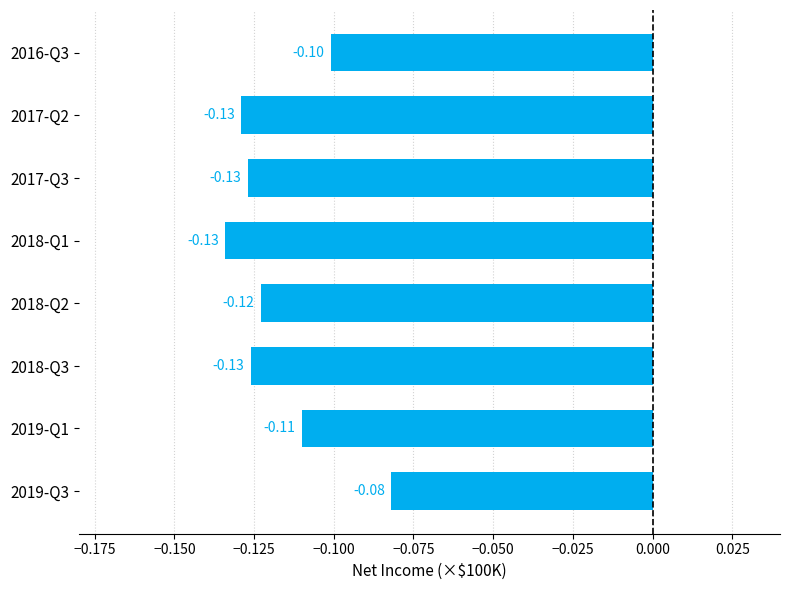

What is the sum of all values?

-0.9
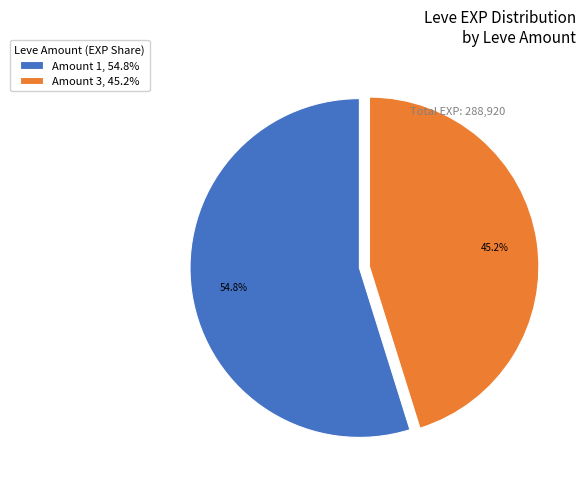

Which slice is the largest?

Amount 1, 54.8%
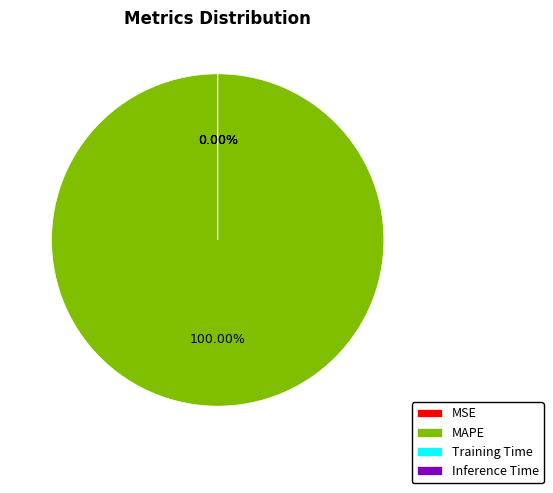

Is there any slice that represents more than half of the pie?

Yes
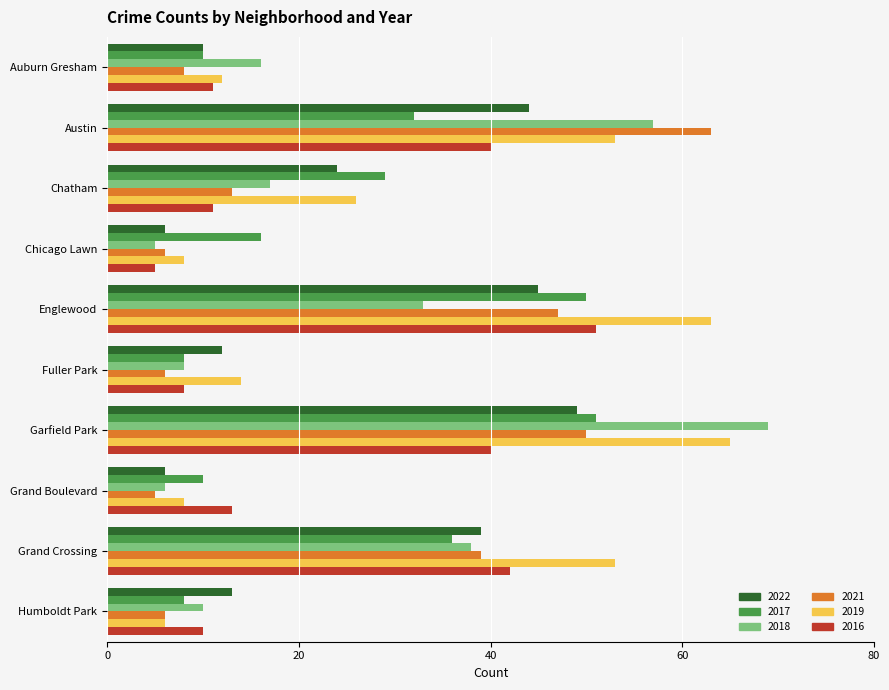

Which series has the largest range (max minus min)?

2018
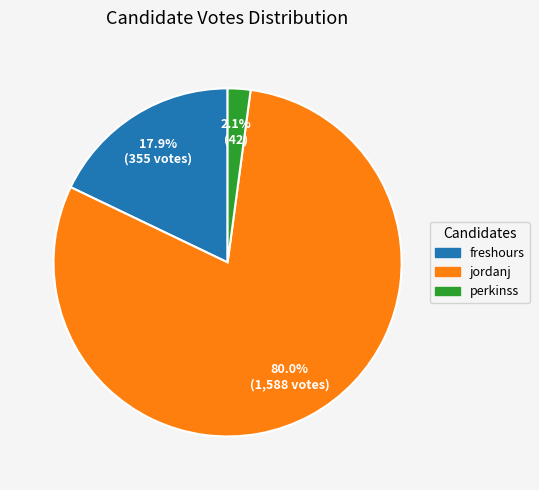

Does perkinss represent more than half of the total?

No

....

**About this exercise**
Reproduce the data above with every occurrence of "slice" replaced by "segment", keeping everything else unchanged. Leave out the pictures.

**Exercise output**
What is the sum of all values?

-0.9

Which segment is the largest?

Amount 1, 54.8%

Is there any segment that represents more than half of the pie?

Yes

Which series has the largest range (max minus min)?

2018

Does perkinss represent more than half of the total?

No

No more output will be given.